A Biblioteca Central Julieta Carteado é um ambiente quente, onde o ar-condicionado central quebra de duas a quatro vezes por ano. “Já tem um mês quebrado, sem conserto e sem previsão”, reclama uma funcionária do setor, que prefere não se identificar. E faltam também materiais de limpeza, como álcool em gel, papel-higiênico e detergente, segundo ela.

Através da Circular 18, a reitoria comunicou a necessidade de priorizar a manutenção de ações estritamente essenciais ao funcionamento da instituição e garantia do semestre de 2015.1, com a suspensão de gastos, como diárias e passagens para eventos científicos, lançamentos de editais, serviços de transporte em ônibus e refeições para eventos de quaisquer naturezas.

Agripino Gonçalves Cerqueira, suplente da coordenação, atuando na área jurídica do Sindicato dos Trabalhadores em Educação do Terceiro Grau do Estado da Bahia (Sintest) afirma que “por enquanto ainda não houve demissão, no entanto, se a crise continuar como está, acreditamos que o mês de novembro será muito difícil para a Uefs, com encerramento de contratos mesmo, por falta de pagamentos”.

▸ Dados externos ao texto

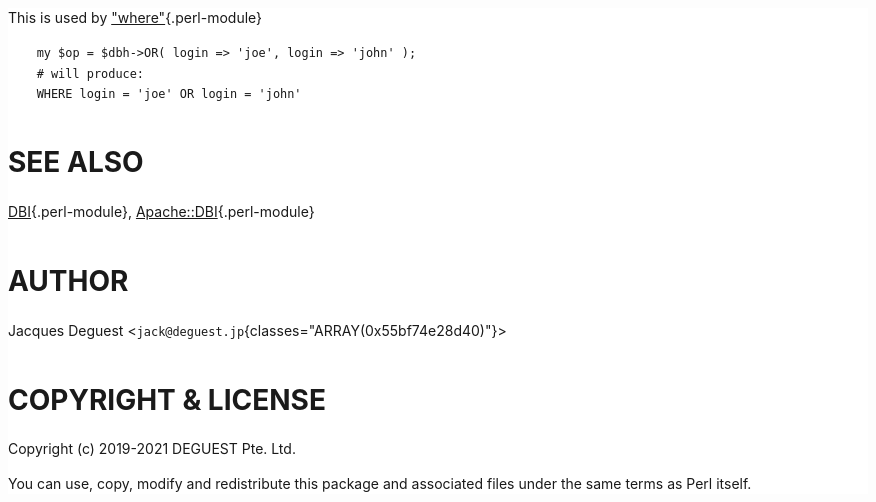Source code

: This is used by [\"where\"](#where){.perl-module}

        my $op = $dbh->OR( login => 'joe', login => 'john' );
        # will produce:
        WHERE login = 'joe' OR login = 'john'

SEE ALSO
========

[DBI](https://metacpan.org/pod/DBI){.perl-module},
[Apache::DBI](https://metacpan.org/pod/Apache::DBI){.perl-module}

AUTHOR
======

Jacques Deguest \<`jack@deguest.jp`{classes="ARRAY(0x55bf74e28d40)"}\>

COPYRIGHT & LICENSE
===================

Copyright (c) 2019-2021 DEGUEST Pte. Ltd.

You can use, copy, modify and redistribute this package and associated
files under the same terms as Perl itself.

Sem qualquer referência à almejada suplementação solicitada pela Uefs, a Secretaria da Educação do Estado, em nota enviada à imprensa, se limitou a reconhecer as dificuldades orçamentárias da instituição e reafirmar sua autonomia para gerir recursos e, “em momentos de dificuldade, também redefinir e estabelecer as prioridades dos seus gastos”.

O governo garante que o orçamento deste ano está mantido e assegura recursos “para a implementação das promoções, progressões e alterações de regime dos professores”, pauta da última greve.